To leave in direct contact with the French and the French, after three months of protest sequence in the street against the pension reform, carried out at all costs to its term. Emmanuel Macron will travel to Alsace on Wednesday April 19 at midday, after the Council of Ministers, in order to highlight the reindustrialization efforts led by his government.
Two days after his televised speech intended to initiate a new phase of his five-year term, the president will visit the factory of the company Mathis, specializing in wooden construction, located in the town of Muttersholtz. The Elysée also announced its trip Thursday to a college in Hérault, in order to talk about education.
Hostile reception announced
But, during these two trips, the head of state should again be greeted by hostile demonstrators. Two hours before his arrival in Muttersholtz, the gendarmes have already repelled a few hundred of these demonstrators equipped with saucepans, massed in front of the town hall of the town.
Some carried signs reading “Jupi get out”, an allusion to the nickname “Jupiter” given to the President of the Republic, or “Your 100 days are without us”, while others used horns mist or bells to be heard. The inter-union protesting against the pension reform had invited its supporters on Tuesday to demonstrate loudly against the arrival of the Head of State, to show that “the pension page is far from being turned”.
During Emmanuel Macron’s televised address on Monday evening, rallies and pot concerts had already been organized throughout the country, a sign of a protest that continues despite the validation of the reform by the Constitutional Council last Friday and its promulgation by the Head of State in the night that followed.
Again on Tuesday evening, a private trip by Mr. Macron to Saint-Denis (Seine-Saint-Denis) attracted some 300 demonstrators. But for the macronist camp it is important that the head of state be in contact with the population, at the risk of being heckled. “It’s important” that he travels in the territories, commented the Minister of Transport, Clément Beaune, on Wednesday, rejoicing that the president “can be on the ground”, “in contact”, to “hear a number [of] claims as well”.
Since the presentation of his pension reform in January, the president has remained in the background at the Elysée and has focused on the diplomatic agenda, chaining international trips, with the exception of two visits, the one in Jarnac (Charente) at the end of February, and one near the lake of Serre-Ponçon (Hautes-Alpes), at the end of March. On this last occasion, he was heckled by demonstrators opposed to raising the retirement age to 64.
Accelerate to reach the milestone of one hundred days
The choice of the company visited on Wednesday by the President of the Republic, which has made full employment, work, reindustrialization and decarbonization of the economy its priorities for its second five-year term, is not a coincidence.
The wood sector is particularly involved in the decarbonization of the building sector. It is “a strategic sector of this reindustrialization of the country supported by the government”, added the Elysée in the press release presenting the trip. It is specified that the company “interv[ies] on several sites for the Paris 2024 Olympic and Paralympic Games” and is “beneficiary of [aid plans] France Relance and France 2030”.
“Acceleration” thus seems to be the key word of the sequence that the Head of State now wants to open. During his address to the French, he gave himself a hundred days to relaunch his second five-year term. Among the priority projects he wants to advance by July 14 are that of a “new pact for life at work” and that of “progress” to be made in public services, such as education or health. .
Thursday, during his trip to the Hérault, devoted to the school, he could take the opportunity to make new announcements about the remuneration of teachers, according to several sources from his camp.

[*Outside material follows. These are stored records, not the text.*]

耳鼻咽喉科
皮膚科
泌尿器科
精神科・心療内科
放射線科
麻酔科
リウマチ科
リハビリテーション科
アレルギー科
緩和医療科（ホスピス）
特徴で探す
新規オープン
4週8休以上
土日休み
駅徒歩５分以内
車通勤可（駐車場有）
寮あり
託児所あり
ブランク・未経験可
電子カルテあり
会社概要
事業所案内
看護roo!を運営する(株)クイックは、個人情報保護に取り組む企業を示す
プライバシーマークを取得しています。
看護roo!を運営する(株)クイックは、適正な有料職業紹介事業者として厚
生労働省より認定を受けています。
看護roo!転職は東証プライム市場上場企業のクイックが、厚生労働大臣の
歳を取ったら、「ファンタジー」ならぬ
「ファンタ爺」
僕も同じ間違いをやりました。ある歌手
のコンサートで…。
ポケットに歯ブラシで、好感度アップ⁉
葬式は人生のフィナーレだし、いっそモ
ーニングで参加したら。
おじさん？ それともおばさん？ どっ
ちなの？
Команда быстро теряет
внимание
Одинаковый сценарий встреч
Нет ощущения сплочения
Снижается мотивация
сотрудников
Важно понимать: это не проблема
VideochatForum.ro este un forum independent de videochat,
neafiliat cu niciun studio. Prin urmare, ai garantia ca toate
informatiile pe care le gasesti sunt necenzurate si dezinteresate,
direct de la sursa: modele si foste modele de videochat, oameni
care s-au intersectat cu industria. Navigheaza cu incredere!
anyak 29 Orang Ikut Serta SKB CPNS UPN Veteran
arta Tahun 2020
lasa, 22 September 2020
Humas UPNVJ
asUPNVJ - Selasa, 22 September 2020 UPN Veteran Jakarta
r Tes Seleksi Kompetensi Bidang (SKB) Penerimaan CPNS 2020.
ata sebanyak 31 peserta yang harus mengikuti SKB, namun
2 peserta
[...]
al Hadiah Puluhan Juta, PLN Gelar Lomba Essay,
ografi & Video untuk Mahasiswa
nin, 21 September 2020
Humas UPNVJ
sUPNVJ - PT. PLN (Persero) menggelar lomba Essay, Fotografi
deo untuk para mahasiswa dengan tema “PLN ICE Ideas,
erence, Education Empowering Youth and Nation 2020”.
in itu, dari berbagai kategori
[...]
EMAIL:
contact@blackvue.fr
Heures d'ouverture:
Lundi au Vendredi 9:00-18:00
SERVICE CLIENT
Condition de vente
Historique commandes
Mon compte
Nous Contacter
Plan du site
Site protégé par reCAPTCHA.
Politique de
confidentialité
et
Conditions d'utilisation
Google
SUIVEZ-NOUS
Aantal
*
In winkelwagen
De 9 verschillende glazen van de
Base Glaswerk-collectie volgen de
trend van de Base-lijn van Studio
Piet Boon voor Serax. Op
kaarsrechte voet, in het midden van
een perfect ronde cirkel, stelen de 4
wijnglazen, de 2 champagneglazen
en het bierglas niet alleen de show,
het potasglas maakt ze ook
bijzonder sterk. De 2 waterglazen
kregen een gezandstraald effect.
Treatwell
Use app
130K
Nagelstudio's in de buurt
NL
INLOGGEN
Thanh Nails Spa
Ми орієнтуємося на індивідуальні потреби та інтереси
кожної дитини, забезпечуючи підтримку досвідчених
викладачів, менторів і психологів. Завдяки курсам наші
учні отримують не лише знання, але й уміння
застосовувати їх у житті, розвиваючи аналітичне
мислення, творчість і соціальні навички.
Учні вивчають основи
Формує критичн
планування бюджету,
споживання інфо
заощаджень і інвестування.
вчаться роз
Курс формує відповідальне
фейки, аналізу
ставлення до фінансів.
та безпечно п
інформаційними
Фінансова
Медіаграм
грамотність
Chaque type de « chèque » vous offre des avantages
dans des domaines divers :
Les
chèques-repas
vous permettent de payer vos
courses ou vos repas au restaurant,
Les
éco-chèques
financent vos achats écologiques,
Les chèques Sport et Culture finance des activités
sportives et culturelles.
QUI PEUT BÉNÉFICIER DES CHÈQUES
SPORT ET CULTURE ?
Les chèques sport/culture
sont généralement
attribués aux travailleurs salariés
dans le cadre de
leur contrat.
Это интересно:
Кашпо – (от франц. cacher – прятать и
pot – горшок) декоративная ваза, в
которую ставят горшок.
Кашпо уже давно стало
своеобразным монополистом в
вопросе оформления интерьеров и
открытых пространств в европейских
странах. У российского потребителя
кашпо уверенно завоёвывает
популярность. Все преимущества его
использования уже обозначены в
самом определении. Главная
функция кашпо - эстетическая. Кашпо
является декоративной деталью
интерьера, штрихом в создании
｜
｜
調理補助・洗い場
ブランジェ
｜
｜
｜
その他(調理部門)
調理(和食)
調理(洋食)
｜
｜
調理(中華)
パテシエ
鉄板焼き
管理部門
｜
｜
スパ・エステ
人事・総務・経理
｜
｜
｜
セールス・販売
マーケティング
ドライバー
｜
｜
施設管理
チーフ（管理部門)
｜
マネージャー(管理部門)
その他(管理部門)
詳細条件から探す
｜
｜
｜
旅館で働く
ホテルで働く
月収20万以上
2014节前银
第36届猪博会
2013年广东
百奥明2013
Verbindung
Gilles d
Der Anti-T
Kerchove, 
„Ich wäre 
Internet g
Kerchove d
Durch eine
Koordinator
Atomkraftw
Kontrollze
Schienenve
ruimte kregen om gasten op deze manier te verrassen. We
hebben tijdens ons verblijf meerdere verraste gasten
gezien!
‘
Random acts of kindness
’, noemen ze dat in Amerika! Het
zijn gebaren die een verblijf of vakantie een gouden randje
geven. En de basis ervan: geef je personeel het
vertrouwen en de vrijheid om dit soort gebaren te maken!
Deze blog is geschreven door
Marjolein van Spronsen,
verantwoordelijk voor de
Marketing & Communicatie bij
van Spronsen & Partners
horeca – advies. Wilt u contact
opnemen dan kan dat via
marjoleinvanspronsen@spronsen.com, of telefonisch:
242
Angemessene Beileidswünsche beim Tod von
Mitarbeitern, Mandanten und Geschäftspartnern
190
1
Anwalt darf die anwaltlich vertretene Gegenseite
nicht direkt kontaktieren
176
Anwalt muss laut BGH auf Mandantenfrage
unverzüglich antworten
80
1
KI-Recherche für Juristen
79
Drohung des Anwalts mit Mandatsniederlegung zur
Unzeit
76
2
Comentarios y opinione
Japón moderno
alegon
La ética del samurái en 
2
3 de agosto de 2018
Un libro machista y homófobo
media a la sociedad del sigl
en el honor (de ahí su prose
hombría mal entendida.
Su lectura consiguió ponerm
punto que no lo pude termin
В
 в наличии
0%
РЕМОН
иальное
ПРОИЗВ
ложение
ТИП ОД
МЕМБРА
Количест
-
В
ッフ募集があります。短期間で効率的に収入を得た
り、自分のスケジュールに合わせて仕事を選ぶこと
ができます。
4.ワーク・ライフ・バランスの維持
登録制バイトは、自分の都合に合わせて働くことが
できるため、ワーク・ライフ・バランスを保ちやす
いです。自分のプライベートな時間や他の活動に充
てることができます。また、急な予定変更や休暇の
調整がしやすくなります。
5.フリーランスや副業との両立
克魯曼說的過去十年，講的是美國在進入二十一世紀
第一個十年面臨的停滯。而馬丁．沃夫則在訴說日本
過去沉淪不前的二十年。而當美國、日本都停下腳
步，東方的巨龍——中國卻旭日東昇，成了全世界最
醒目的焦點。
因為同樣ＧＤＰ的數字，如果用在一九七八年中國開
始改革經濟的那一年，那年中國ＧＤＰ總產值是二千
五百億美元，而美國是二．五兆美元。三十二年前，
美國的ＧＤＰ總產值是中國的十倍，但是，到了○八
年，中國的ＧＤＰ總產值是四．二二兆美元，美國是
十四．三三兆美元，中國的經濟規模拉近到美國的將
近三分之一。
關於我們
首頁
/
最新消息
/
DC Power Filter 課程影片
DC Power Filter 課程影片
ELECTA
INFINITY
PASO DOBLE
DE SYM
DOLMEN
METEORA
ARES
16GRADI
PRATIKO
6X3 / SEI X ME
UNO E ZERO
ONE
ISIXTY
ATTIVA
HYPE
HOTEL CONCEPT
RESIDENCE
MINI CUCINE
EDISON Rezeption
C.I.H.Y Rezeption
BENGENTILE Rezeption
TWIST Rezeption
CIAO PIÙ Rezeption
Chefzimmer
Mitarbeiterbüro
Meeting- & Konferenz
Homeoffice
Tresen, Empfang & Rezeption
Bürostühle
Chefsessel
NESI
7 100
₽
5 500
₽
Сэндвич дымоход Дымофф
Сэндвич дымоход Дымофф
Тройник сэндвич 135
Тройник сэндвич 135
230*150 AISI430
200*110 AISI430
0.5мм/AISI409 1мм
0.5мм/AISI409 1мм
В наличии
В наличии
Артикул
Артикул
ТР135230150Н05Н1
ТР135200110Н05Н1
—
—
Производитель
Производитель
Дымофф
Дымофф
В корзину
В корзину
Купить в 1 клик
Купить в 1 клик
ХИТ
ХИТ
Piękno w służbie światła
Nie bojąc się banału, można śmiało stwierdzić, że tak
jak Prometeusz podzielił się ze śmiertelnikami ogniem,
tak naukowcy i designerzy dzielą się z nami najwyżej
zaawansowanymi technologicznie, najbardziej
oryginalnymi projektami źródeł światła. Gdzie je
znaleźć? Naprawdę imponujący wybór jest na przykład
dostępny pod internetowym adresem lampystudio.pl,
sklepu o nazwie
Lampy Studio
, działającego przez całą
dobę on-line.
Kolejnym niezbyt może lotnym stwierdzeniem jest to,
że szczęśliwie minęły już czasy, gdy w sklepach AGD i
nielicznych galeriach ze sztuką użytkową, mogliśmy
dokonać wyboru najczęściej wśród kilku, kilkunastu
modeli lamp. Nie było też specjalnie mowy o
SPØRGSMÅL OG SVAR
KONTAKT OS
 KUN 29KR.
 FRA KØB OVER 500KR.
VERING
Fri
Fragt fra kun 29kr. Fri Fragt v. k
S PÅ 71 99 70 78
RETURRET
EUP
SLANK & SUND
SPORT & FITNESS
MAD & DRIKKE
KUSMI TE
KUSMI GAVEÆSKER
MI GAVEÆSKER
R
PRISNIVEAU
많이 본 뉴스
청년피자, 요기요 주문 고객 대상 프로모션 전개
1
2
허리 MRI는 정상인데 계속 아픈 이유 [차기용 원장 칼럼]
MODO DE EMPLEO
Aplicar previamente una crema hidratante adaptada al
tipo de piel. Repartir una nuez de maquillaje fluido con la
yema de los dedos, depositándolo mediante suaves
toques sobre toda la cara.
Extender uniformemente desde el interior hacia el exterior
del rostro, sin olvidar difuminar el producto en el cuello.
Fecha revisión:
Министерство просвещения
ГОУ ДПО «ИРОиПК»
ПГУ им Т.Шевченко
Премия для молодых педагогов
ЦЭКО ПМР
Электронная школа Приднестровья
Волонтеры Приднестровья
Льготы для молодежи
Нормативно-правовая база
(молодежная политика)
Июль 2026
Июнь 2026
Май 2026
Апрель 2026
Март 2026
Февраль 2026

Whatever happens, the executive is showing its willingness to initiate all-out reforms without delay, a task that promises to be very complicated, since the Prime Minister, Elisabeth Borne, has not managed in recent weeks to expand its relative majority in the National Assembly. It must present its new government roadmap, as mandated by Emmanuel Macron, at the next Council of Ministers, next week.
In receiving employers on Tuesday, the Head of State also asked the social partners to negotiate the new pact including work-related measures, which the government sees as a complement to the pension reform, by the end of this year.